2. Validator critique

A second call (same or smaller model) receives draft chunks and flags: dangling “this/that/except”, split enumerations, table headers separated from rows, numeric thresholds cut from their units. Flagged chunks return to step 1 with critique appended — usually one retry suffices.

3. Merge micro-chunks

If the draft emits fragments under 40 tokens (“See Section 4.2.”), a deterministic merge step attaches them to the preceding chunk or expands refs without re-running the full agent. This prevents index noise from stub chunks.

Token cost at Harbor: ~$0.04 per handbook page on a 8B instruct model with JSON mode — acceptable for a 1,240-page corpus that updates quarterly vs daily query volume.

Overlap, context enrichment, and parent passages

Agentic chunks are intentionally smaller than fixed 512-token windows. Precision improves; synthesis sometimes needs wider context. Harbor stacked three patterns (not mutually exclusive):

  • Bridge overlap — copy the final sentence of chunk n into the start of chunk n+1 only when chunk n+1 begins with “However,” “Except,” or a pronoun referring backward.
  • Contextual retrieval headers — prepend Document > Section > Subsection to each chunk before embedding (see contextual retrieval).
  • Parent-child index — embed small proposition children; store full H2 section as parent for generator context after retrieval hits a child (pairs naturally with parent-child chunking).
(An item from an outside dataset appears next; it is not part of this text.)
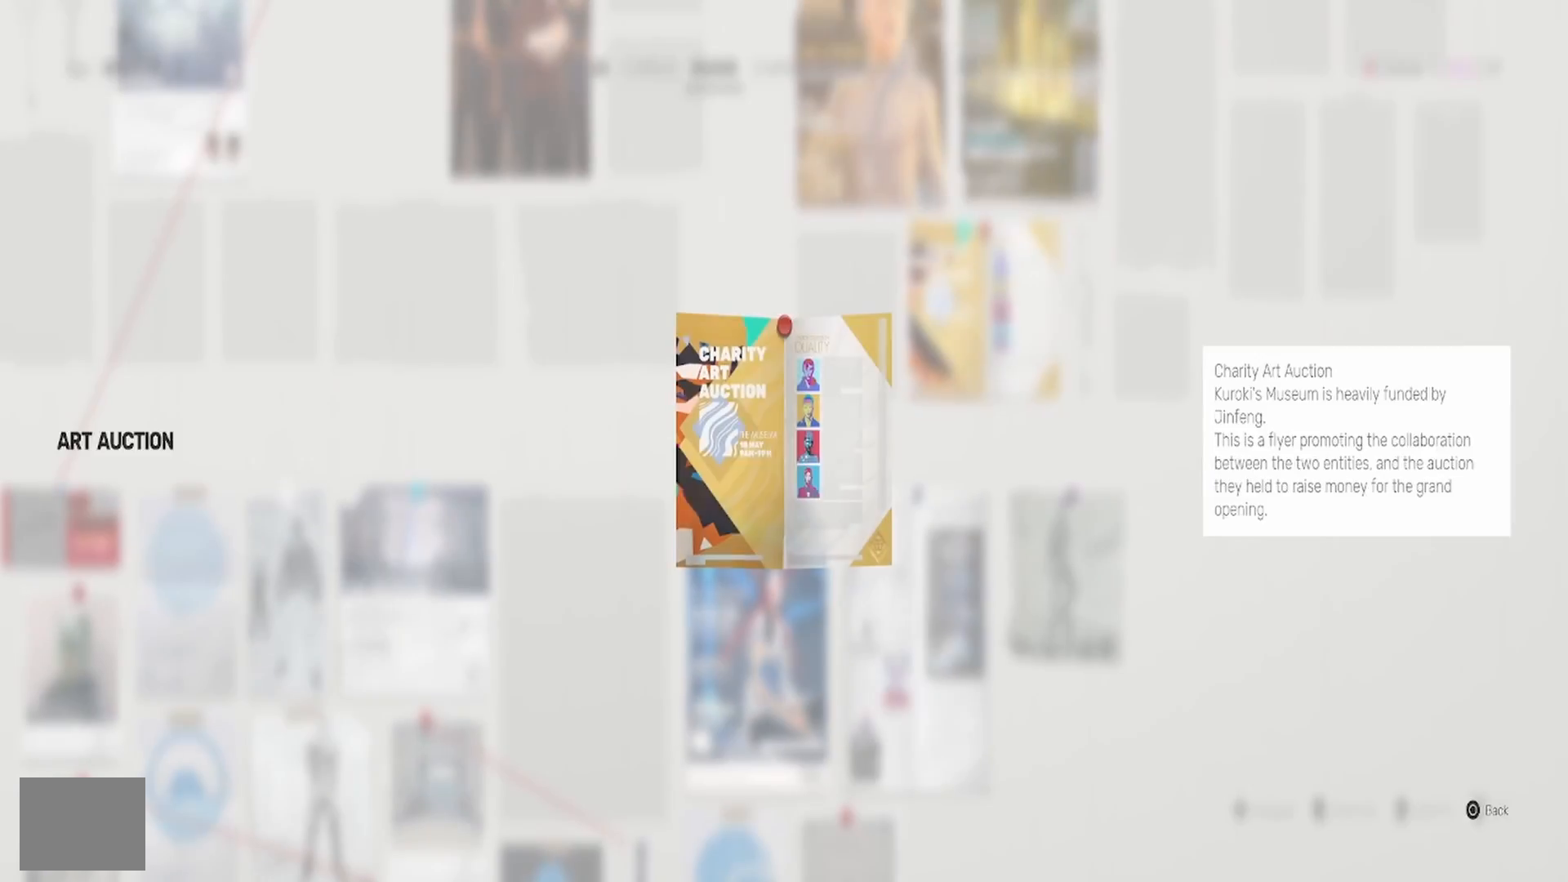
{"buttons": [], "left_stick": "center", "right_stick": "center", "events": []}
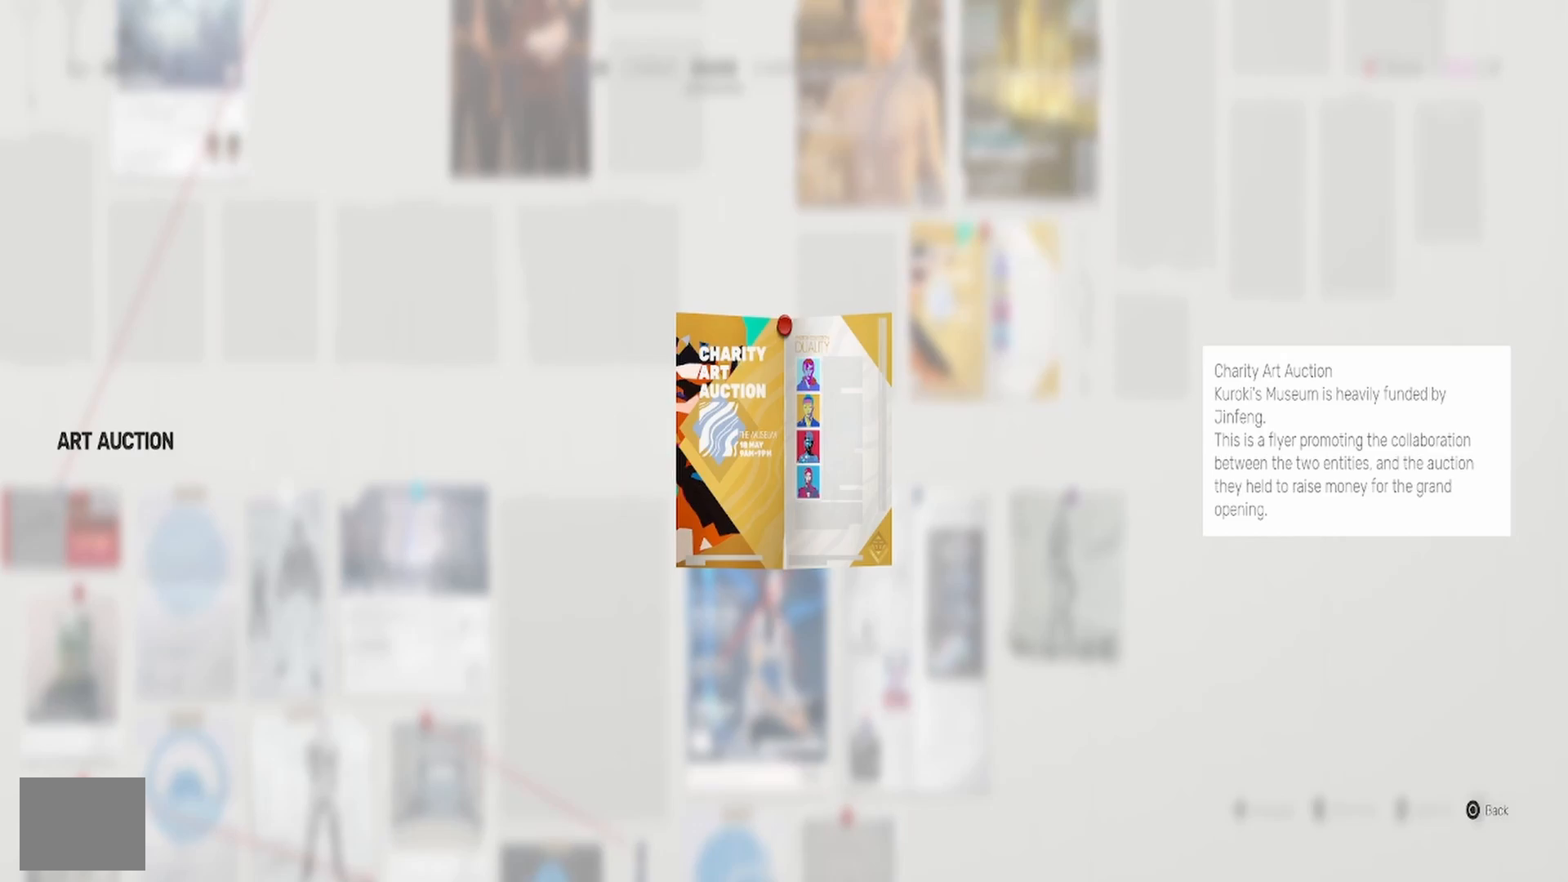
{"buttons": [], "left_stick": "center", "right_stick": "center", "events": [[350, "CIRCLE", "down"], [450, "CIRCLE", "up"]]}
Sentence-window retrieval is an alternative when propositions are already single-sentence granular; agentic chunking generalizes to multi-sentence rules that must stay together.

Harbor Legal refactor (worked example)

Before: 512/64 fixed chunks, bi-encoder e5-large, hybrid BM25 fusion, no reranker. Wrong-section top-1 rate 29%; faithfulness 71%.

After agentic chunking only (same embedder, same index): wrong-section 11%; faithfulness 79%.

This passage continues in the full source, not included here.